Olmesartan-induced enteropathy is an uncommon but important cause of severe chronic diarrhea and weight loss that can mimic celiac disease and infiltrative gastrointestinal disorders. We report a 71-year-old man on long-term olmesartan who presented with months of diarrhea, nausea/vomiting, profound weakness, and ∼100 pounds of unintentional weight loss.

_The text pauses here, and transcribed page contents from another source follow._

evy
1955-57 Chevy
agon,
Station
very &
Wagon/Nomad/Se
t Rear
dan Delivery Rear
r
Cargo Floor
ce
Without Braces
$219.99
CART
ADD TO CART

Esophagogastroduodenoscopy demonstrated duodenal villous blunting with lamina propria lymphoplasmacytic inflammation and rare periodic acid-Schiff-positive macrophages. An empiric 3-week gluten-free diet trial was ineffective. Celiac serologies, infectious stool studies, and HIV testing were negative. Laboratory evaluation revealed anemia, elevated creatinine, hypercalcemia, and a gamma gap; serum and urine protein electrophoresis showed an M-protein, and bone marrow biopsy confirmed multiple myeloma. Repeat duodenal biopsies again showed villous blunting, while Congo red staining was negative, arguing against gastrointestinal amyloidosis. Olmesartan-induced enteropathy was favored; olmesartan was discontinued and budesonide was started. Within 1 month, gastrointestinal symptoms resolved and the patient gained 20 pounds. Recognition of this drug effect is critical, particularly when concurrent hematologic disease raises concern for infiltrative etiologies.